23. Hukuk Dairesi 2011/1504 E. , 2011/834 K.
"İçtihat Metni"
MAHKEMESİ :Asliye Hukuk Mahkemesi
Taraflar arasındaki itirazın iptali davasının bozma kararına uyularak yapılan yargılaması sonunda ilamda yazılı nedenlerden dolayı davanın kısmen kabulüne kısmen reddine yönelik olarak verilen hükmün süresi içinde davalılar tarafından temyiz edilmesi üzerine dosya incelendi, gereği konuşulup düşünüldü.
-K A R A R-
Davacı vekili, davalı ...’ın müvekkilinden kredi kullandığını, diğer davalıların bu kredinin müşterek borçlusu ve müteselsil kefili olduklarını, borcun ödenmediğini, tahsili için yapılan icra takibinin itirazla durduğunu ileri sürerek, itirazın iptaliyle takibin 9.688,00 TL üzerinden devamına ve %40 inkâr tazminatına hükmedilmesine karar verilmesini talep ve dava etmiştir.
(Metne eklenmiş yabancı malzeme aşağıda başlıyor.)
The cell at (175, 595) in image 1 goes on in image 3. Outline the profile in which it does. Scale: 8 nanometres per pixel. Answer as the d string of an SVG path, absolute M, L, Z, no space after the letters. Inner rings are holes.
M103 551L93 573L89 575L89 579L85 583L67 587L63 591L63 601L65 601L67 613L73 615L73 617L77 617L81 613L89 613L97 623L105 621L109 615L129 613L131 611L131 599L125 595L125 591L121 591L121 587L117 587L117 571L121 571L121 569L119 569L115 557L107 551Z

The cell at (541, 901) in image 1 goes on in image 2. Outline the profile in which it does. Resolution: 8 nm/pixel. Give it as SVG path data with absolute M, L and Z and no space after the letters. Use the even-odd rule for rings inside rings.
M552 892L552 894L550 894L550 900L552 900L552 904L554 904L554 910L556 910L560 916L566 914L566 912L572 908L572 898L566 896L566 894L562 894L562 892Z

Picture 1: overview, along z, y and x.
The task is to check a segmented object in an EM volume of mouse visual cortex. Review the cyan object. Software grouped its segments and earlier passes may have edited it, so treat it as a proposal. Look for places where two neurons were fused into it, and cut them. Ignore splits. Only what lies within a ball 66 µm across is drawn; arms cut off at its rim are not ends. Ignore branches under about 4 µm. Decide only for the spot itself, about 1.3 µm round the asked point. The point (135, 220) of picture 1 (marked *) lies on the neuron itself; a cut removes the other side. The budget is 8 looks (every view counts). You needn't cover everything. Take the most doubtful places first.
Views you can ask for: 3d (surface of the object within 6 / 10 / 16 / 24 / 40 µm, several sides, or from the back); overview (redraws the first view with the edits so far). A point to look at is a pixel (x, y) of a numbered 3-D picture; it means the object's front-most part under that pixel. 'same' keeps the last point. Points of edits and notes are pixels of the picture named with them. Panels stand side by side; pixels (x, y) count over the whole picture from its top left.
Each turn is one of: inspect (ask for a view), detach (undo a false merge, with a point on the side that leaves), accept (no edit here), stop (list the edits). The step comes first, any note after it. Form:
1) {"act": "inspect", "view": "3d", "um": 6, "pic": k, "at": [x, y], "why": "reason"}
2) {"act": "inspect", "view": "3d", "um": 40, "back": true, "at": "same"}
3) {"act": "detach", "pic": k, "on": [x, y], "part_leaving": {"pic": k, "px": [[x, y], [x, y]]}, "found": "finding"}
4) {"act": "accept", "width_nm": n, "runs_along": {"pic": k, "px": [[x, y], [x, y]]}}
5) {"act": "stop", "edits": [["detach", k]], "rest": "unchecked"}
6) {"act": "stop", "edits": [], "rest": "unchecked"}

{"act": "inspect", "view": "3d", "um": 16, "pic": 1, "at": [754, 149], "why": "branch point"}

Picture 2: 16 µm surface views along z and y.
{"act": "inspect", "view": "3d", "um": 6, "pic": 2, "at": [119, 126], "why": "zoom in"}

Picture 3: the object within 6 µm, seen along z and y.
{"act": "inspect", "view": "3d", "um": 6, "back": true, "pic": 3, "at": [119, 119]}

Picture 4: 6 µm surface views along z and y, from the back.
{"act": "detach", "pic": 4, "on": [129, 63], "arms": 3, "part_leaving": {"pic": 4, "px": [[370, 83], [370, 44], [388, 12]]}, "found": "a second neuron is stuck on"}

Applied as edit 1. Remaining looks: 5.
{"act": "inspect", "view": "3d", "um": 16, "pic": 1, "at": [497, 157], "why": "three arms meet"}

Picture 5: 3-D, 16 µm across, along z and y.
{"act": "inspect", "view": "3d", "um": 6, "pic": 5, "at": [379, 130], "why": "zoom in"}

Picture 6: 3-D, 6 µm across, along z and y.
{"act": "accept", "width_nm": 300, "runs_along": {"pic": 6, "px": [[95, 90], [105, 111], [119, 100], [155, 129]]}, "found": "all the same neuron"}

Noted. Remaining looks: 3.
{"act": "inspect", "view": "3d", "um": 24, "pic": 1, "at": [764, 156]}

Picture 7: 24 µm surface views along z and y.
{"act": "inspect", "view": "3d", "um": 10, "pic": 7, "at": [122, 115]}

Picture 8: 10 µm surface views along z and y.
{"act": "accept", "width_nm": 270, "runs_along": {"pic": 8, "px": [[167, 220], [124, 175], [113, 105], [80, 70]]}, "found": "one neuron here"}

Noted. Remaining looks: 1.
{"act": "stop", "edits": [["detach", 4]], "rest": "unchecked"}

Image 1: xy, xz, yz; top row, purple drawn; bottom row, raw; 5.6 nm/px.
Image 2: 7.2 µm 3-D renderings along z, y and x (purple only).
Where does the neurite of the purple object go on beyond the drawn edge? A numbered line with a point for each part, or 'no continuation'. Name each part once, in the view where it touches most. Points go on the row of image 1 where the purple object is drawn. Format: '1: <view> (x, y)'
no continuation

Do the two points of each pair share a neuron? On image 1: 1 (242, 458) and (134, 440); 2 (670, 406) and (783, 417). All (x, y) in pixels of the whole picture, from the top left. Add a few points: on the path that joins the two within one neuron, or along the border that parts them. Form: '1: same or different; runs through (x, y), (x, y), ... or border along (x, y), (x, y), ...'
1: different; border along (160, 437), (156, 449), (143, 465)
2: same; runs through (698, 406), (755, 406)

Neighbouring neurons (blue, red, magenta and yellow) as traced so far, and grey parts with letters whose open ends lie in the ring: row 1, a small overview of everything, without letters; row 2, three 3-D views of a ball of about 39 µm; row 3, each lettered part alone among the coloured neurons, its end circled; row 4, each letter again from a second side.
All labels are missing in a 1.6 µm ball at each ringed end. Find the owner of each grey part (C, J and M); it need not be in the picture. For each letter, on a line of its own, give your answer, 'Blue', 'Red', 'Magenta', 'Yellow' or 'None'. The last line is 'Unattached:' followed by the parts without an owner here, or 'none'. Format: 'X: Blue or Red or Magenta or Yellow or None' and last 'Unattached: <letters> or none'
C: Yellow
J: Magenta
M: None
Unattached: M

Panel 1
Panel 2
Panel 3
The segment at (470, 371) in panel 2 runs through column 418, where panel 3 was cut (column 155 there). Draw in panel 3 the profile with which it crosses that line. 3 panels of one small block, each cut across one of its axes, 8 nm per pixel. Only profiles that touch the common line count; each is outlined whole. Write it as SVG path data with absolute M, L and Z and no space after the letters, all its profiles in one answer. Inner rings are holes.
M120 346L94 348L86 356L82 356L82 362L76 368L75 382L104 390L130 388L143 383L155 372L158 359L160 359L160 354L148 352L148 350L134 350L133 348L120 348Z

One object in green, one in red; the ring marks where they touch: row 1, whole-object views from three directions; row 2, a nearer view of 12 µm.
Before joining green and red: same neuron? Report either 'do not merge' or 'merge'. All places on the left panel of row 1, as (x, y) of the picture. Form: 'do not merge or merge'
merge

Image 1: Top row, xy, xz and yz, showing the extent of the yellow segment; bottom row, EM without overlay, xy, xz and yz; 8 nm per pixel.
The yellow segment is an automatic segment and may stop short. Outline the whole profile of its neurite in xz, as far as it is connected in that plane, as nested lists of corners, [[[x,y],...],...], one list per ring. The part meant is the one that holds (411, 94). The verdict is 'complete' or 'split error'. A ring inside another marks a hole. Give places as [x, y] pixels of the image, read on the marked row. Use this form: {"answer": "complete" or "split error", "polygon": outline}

Davalılar, davacının dayandığı senedin, kooperatif yöneticileri ... ve ...’ın zimmet açıklarını kapatmak için imzaladıkları hatır senedi olduğunu, senetteki imzanın kendilerine ait olduğunu, bu senetler karşılığında herhangi bir para veya mal almadıklarını savunarak, davanın reddini istemişlerdir.
Mahkemece, uyulmasına karar verilen bozma ilamı ve dosya kapsamına göre, takibin 15.02.2002 tanzim ve 30.09.2002 vade tarihli borç senedine dayandığı, asıl alacak ve işlemiş faizin hesap edildiği, bina bağış oranı takipte belirtilmediği için hesaplamada bu kalemin dikkate alınmadığı, her ne kadar davalılar imzalarını ikrar etmiş oldukları senet karşılığında herhangi bir mal veya para almadıklarını, takibe konu senedin hatır için düzenlenmiş olduğunu savunmuşlarsa da, bu şekildeki muvazaa iddiası ve davacının dayanağı senet karşısında HUMK"nun 290. maddesi gereği yazılı delil gösterilmesi zorunlu olduğundan ayrıca davalılar ile dava dışı kooperatif çalışanları arasındaki muvazaa sözleşmesinin davacıya karşı ileri sürülmesi mümkün olmadığından bu yazılı senet karşılığında davalıların savunmalarına itibar edilmediği gerekçesiyle davanın kısmen kabulü ile 2.227,50 TL asıl alacak ve 7.053,07 TL işlemiş faiz olmak üzere toplam 9.280,57 TL üzerinden takibin devamına, 3.712,22 TL inkâr tazminatının davalılardan tahsiline karar verilmiştir.
Kararı, davalılar temyiz etmiştir.
Dosyadaki yazılara, mahkemece uyulan bozma kararı gereğince hüküm verilmiş olmasına ve bozmanın kapsamı dışında kesinleşmiş olan yönlere ilişkin temyiz itirazları incelenemeyeceğine göre, davalıların tüm temyiz itirazları yerinde değildir.
SONUÇ: Yukarıda açıklanan nedenlerle, davalıların tüm temyiz itirazlarının reddiyle usul ve kanuna uygun bulunan hükmün ONANMASINA, aşağıda yazılı onama harcının temyiz edenden alınmasına, 04.10.2011 gününde oybirliğiyle karar verildi.